Tally the lines of the data that include the word "http" and state the total, nothing else.

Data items

★ ★ ★

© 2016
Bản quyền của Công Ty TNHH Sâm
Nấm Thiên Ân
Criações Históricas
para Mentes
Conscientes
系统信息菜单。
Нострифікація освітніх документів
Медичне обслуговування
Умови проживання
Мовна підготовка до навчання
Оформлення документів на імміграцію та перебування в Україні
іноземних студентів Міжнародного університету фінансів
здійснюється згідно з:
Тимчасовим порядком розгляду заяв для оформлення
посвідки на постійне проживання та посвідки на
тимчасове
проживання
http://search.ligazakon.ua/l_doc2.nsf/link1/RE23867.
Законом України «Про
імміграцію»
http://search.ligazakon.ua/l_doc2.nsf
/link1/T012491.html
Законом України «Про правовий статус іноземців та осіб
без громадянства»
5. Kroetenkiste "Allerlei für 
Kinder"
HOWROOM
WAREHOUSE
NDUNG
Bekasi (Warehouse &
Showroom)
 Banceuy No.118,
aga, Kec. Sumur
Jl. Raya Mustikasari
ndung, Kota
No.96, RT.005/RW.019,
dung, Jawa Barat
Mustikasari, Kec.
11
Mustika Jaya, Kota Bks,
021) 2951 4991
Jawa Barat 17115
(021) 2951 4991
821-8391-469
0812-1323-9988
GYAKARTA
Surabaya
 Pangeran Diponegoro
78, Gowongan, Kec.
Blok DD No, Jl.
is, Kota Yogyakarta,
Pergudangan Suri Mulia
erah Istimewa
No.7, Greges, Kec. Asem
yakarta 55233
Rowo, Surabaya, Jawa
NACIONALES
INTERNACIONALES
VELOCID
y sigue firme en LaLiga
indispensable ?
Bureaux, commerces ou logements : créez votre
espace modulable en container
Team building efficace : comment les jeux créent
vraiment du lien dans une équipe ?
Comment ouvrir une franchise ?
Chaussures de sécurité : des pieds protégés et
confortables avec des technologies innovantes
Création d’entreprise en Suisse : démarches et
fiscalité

★ ★ ★

• RESULT OF THIS EXERCISE: 2